WORK REQUEST.
How many lines in the data that follows contain the word "مطالعاتی"? Only that number is needed.

RECORDS PROVIDED.
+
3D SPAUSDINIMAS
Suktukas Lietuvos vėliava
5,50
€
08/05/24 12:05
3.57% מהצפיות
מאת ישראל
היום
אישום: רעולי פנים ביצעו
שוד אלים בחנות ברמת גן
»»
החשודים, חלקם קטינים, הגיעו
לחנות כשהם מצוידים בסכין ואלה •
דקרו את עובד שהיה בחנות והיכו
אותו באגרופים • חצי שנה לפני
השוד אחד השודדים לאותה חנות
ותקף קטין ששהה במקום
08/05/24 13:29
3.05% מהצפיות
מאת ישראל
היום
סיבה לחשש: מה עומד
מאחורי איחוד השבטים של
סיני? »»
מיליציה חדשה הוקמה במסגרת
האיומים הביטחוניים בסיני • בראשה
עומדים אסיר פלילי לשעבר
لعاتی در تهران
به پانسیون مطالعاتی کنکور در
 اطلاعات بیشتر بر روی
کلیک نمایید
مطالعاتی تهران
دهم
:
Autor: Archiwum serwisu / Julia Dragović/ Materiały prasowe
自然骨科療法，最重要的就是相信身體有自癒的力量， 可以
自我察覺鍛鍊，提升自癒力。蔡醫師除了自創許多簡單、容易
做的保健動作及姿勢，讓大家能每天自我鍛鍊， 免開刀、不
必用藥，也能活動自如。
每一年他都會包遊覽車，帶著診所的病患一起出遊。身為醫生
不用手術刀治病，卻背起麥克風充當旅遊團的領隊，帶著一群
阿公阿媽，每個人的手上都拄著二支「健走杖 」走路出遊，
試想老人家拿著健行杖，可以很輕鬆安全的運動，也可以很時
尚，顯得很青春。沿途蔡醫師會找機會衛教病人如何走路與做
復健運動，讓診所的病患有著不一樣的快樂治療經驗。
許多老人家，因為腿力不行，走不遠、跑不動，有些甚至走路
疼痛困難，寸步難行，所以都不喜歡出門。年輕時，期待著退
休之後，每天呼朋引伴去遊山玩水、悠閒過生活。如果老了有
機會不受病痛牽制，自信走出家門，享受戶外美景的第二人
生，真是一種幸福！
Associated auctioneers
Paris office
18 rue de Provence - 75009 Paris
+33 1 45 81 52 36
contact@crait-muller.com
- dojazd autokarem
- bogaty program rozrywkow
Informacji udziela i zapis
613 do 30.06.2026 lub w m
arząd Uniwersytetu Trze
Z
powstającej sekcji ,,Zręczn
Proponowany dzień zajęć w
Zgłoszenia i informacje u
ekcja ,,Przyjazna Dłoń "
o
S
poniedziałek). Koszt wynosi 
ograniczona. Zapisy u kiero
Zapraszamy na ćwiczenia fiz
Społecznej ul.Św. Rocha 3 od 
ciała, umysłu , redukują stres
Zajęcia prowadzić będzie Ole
* * *
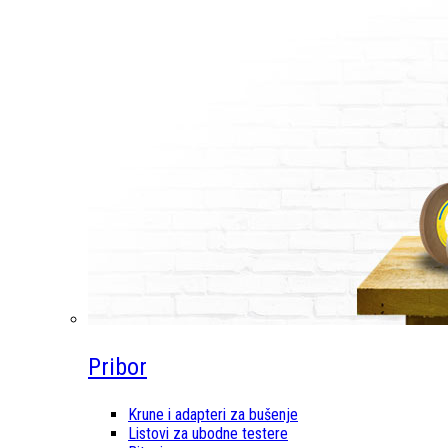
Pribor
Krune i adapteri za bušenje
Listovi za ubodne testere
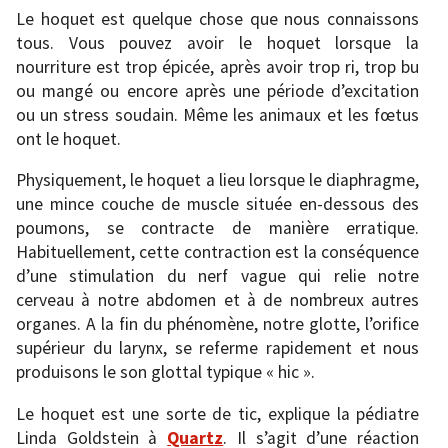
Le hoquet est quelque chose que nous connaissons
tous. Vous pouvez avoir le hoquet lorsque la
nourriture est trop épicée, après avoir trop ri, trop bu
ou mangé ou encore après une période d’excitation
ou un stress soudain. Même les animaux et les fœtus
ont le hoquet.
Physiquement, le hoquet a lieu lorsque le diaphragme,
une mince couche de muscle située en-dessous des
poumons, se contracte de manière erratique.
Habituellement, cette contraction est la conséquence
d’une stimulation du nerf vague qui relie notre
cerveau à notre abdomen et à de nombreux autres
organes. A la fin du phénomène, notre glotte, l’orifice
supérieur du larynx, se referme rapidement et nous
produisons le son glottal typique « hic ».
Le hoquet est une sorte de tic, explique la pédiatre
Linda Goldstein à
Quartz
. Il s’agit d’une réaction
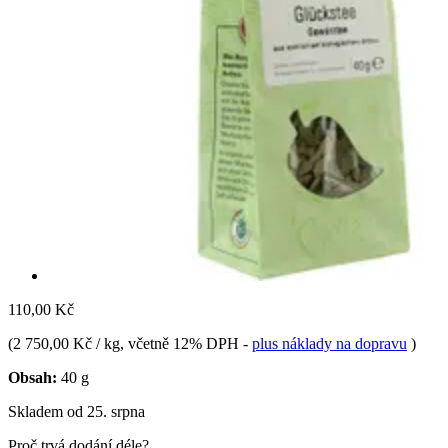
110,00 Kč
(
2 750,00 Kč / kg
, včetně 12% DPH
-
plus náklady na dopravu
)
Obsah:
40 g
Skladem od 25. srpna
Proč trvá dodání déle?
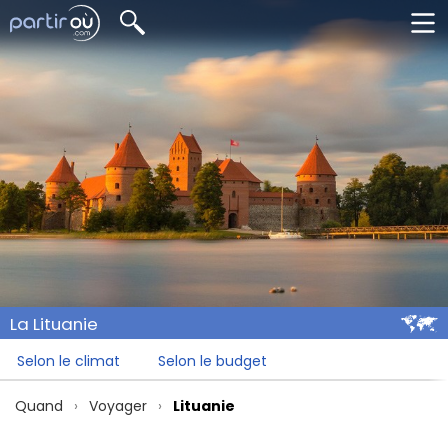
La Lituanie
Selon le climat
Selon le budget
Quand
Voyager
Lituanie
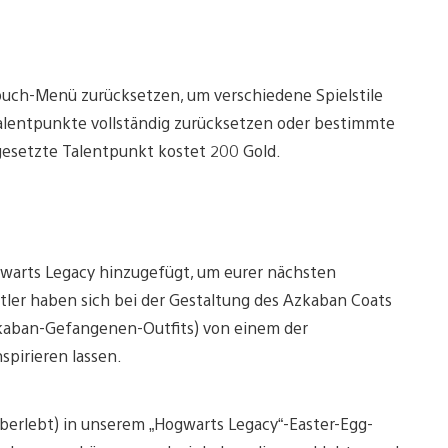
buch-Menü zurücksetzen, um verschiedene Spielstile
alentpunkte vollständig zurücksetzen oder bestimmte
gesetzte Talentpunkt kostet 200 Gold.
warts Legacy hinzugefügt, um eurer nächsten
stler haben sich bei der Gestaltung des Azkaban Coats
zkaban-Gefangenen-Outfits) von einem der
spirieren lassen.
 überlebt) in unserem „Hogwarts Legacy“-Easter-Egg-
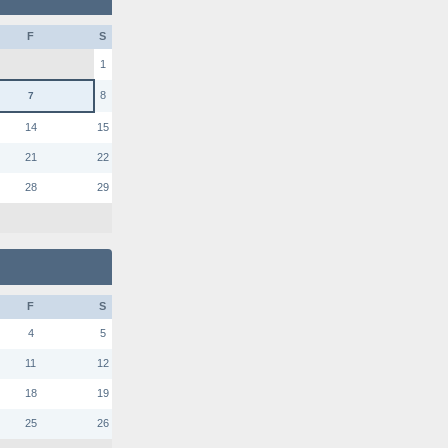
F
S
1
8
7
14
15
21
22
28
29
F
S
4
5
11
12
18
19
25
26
...
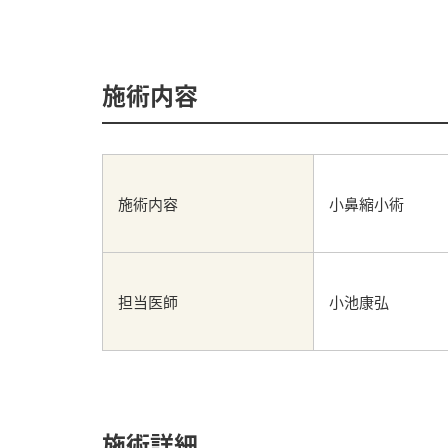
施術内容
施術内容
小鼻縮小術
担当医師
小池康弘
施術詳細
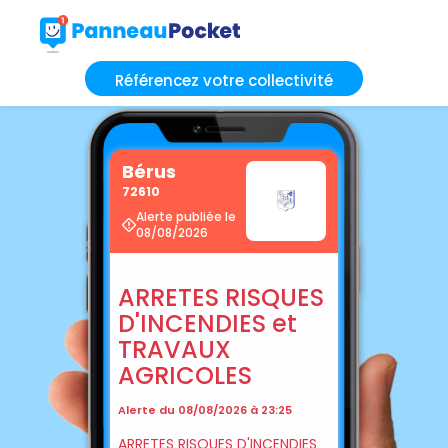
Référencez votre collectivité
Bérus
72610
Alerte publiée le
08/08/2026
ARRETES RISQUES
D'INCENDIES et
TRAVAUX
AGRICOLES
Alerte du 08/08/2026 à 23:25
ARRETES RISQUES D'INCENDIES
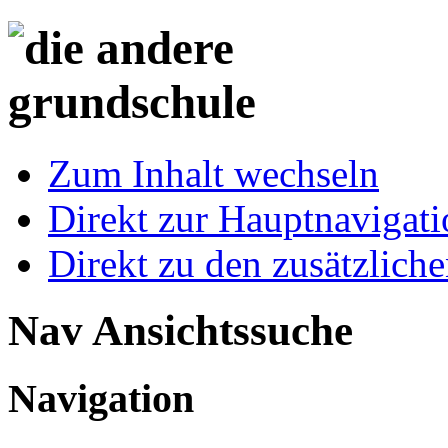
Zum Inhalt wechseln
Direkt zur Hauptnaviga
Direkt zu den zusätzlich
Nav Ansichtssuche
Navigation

ANSWER TO THE EXERCISE.
2